土俵祭に参加した三役以上の力士たち。白鵬、稀勢の里、鶴竜が休場したため、横綱は日馬富士のみ=東京・国技館
3横綱不在で10日に初日を迎える大相撲秋場所(東京・国技館)。唯一の横綱日馬富士も万全とは言えず、3大関を中心に優勝のチャンスは広がりそうだ。
どすこいタイムズ
軸になる日馬富士は直近3場所の勝ち星が10、11、11。大崩れはないものの、両ひじなどのけがの影響もあり、4横綱では唯一1年以内に優勝がない。
加えて、在位30場所目で初めての「ひとり横綱」として連日結びの土俵に上がる。9日、土俵祭の後には「ちょっと緊張している」と本音をのぞかせた。ペースをつかむためにも、苦手の序盤を乗り切りたい。
仕上がりはカド番大関の豪栄道がいい。痛めていた右足首の状態は良さそうで、場所前の稽古では高安を圧倒する相撲が目立った。今年に入って2桁勝利はなし。カド番で全勝優勝した昨年秋の輝きを取り戻せるか。
高安は大関2場所目。名古屋で影を潜めた立ち合いの鋭さが戻るかがカギ。カド番の大関・照ノ富士は、手術した左ひざの回復具合に手応えを口にしている。
八角理事長(元横綱北勝海)は「下にとっては、横綱、大関との対戦が少なければ精神的にも違う。チャンスがある」と若手の躍進にも期待する。関脇御嶽海は2場所続けて2横綱を倒している。
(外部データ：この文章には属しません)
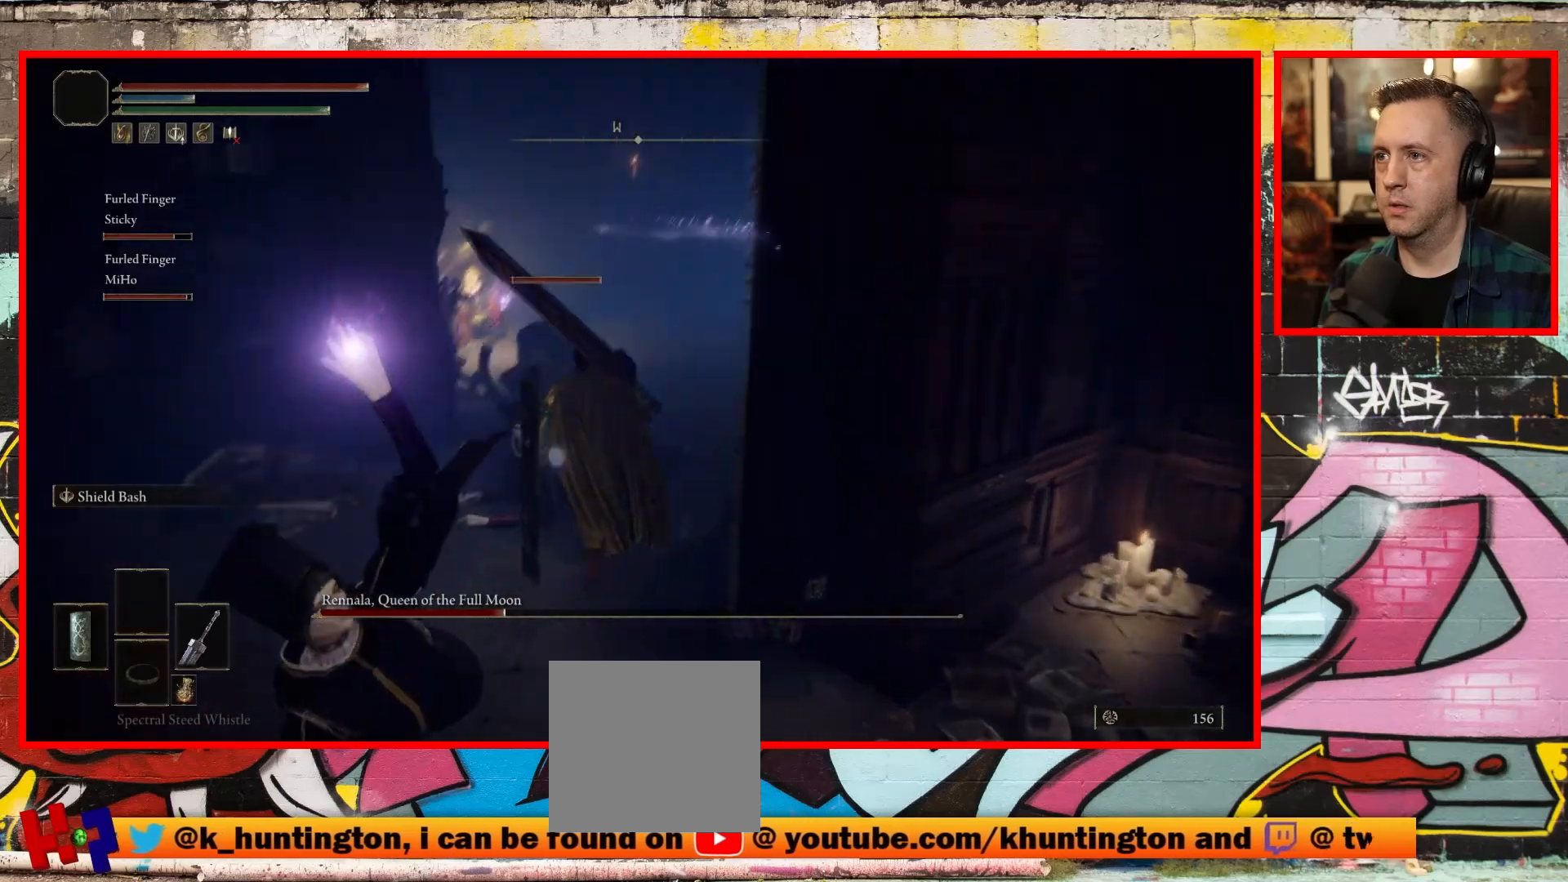
{"buttons": [], "left_stick": "up-right", "right_stick": "center", "events": [[83, "R3", "up"], [217, "left_stick", "up-right"], [350, "B", "down"], [500, "B", "up"]]}
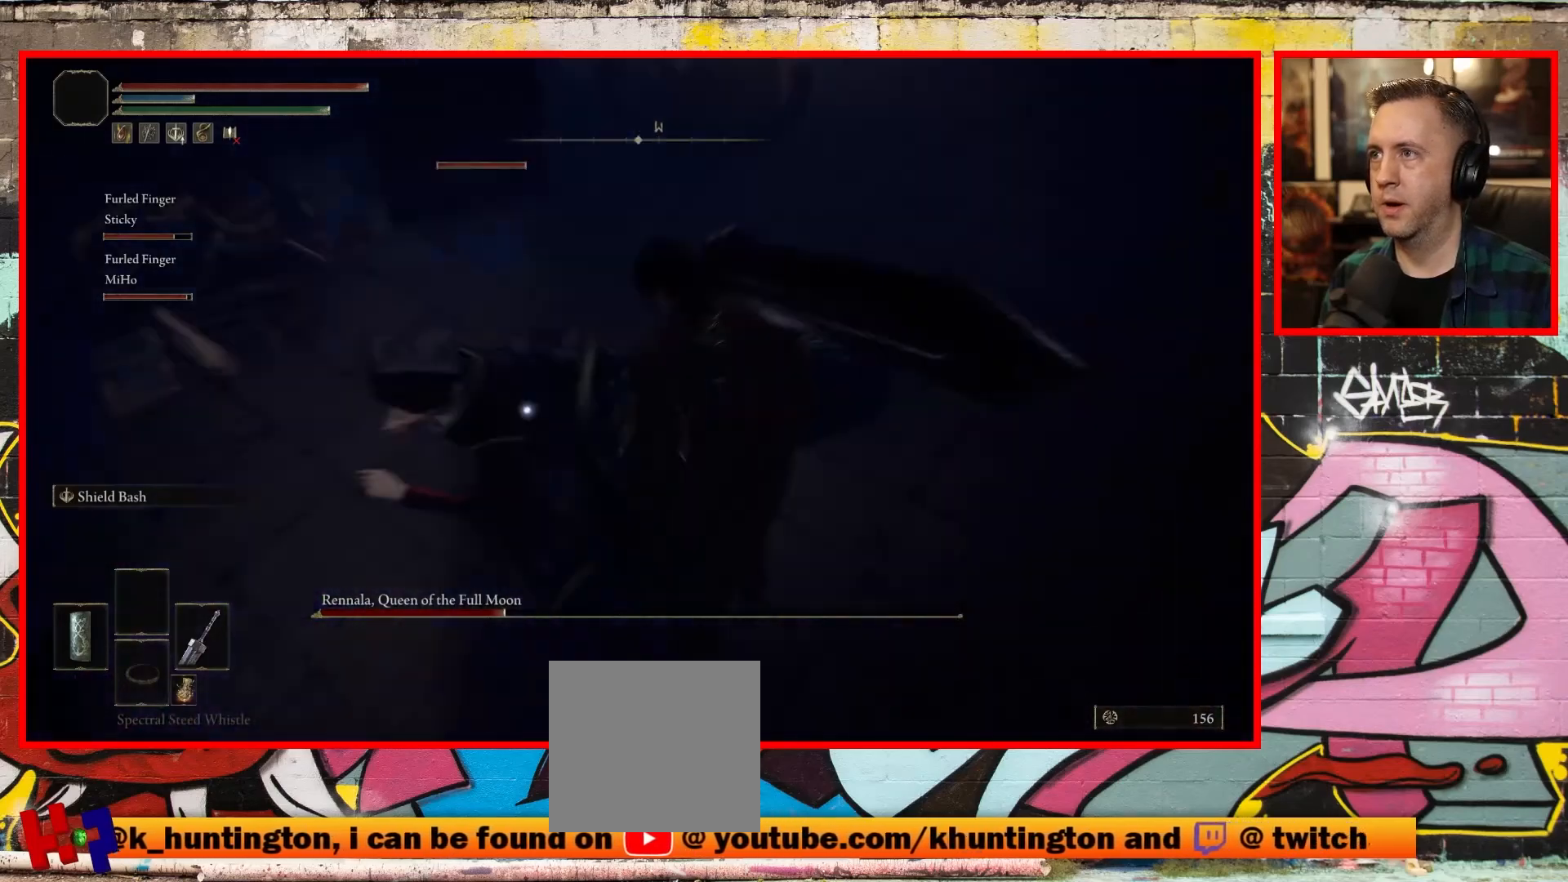
{"buttons": ["R3"], "left_stick": "up-right", "right_stick": "right", "events": [[250, "right_stick", "right"], [317, "R3", "down"]]}
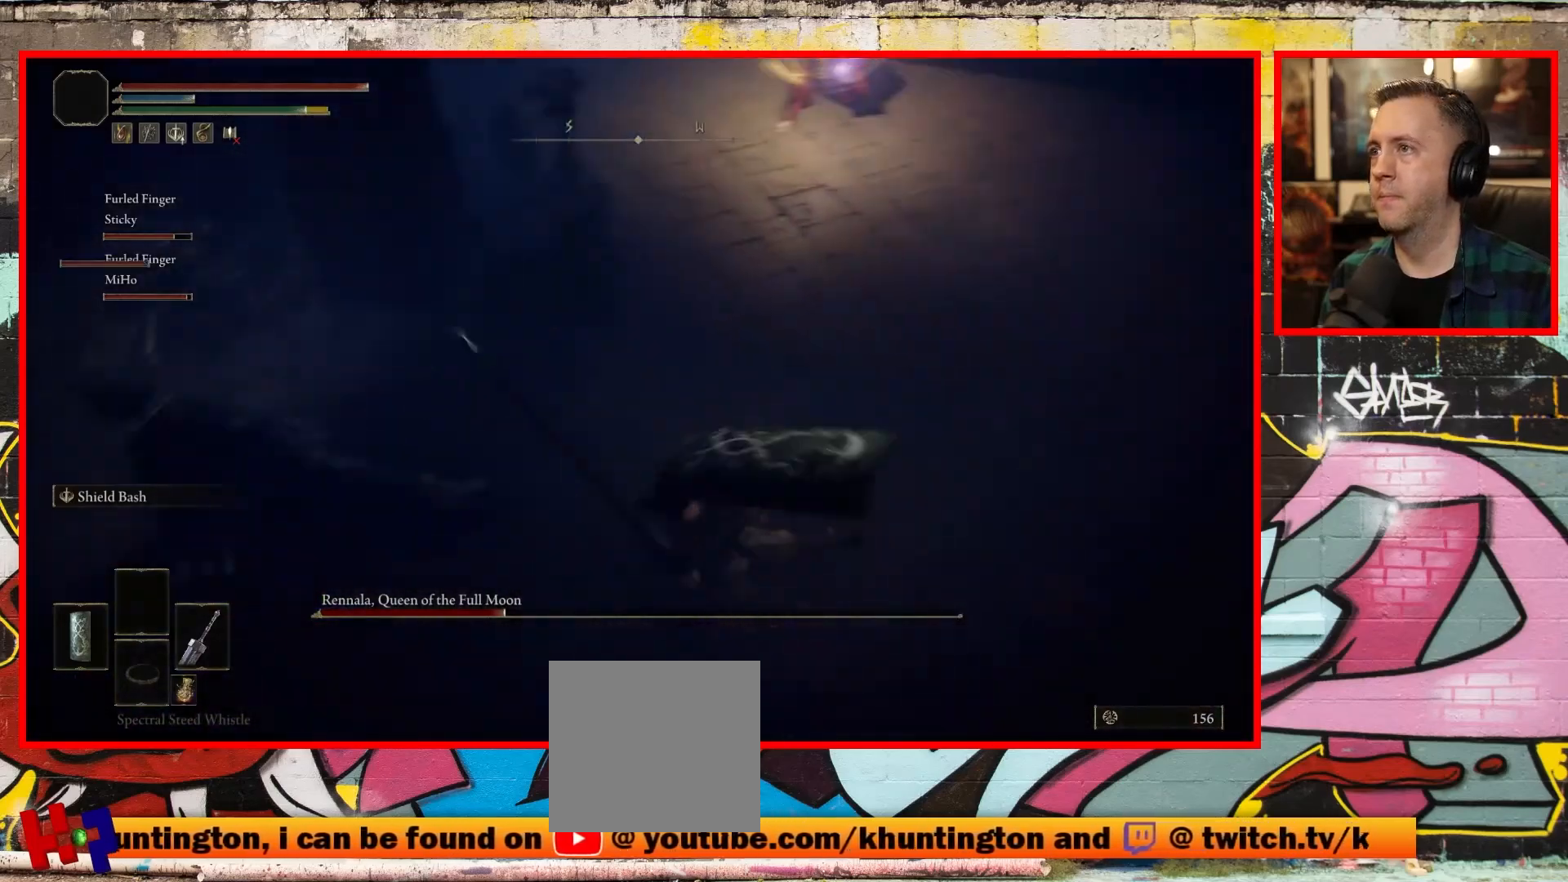
{"buttons": [], "left_stick": "up", "right_stick": "left", "events": [[33, "R3", "up"], [217, "right_stick", "down-right"], [350, "left_stick", "up"], [400, "right_stick", "down-left"], [450, "right_stick", "left"]]}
平幕では先場所初金星を挙げた北勝富士、新入幕から2場所連続10勝の阿武咲らが横綱、大関と対戦する地位にいる。
波乱はあるのか、それとも上位陣が意地を見せるのか。ちなみに、データは上位陣を後押ししている。15日制が定着した1949年夏場所以降、途中休場を含めて3横綱が不在となった場所は4度あるが、いずれも優勝者は横綱、大関から出ている。(鈴木健輔)
■横審委員長「辞めなさい、とは言わない」
大相撲秋場所(10日初日、東京・国技館)を休場する白鵬、稀勢の里、鶴竜の3横綱に対し、横綱審議委員会の北村正任委員長(毎日新聞社名誉顧問)は9日、「責任と体を考え、難しい決断だと思う。けがは本人しか分からないし、任せるしかない」とし、横審として静観する姿勢を示した。また、「『出てこい』というのは精神論として成り立つが、休むくらいなら辞めなさい、とかそういうつもりはありません。休んだことの意味があるように、治して再起してほしい」と話した。
■翔天狼が日本国籍取得
西幕下41枚目の翔天狼(35)=モンゴル出身、藤島部屋=が日本国籍を取得したと、9日、日本相撲協会が発表した。2009年秋場所の東前頭2枚目がこれまでの最高位。11年に同郷の旭天鵬(現友綱親方)の妹と結婚した。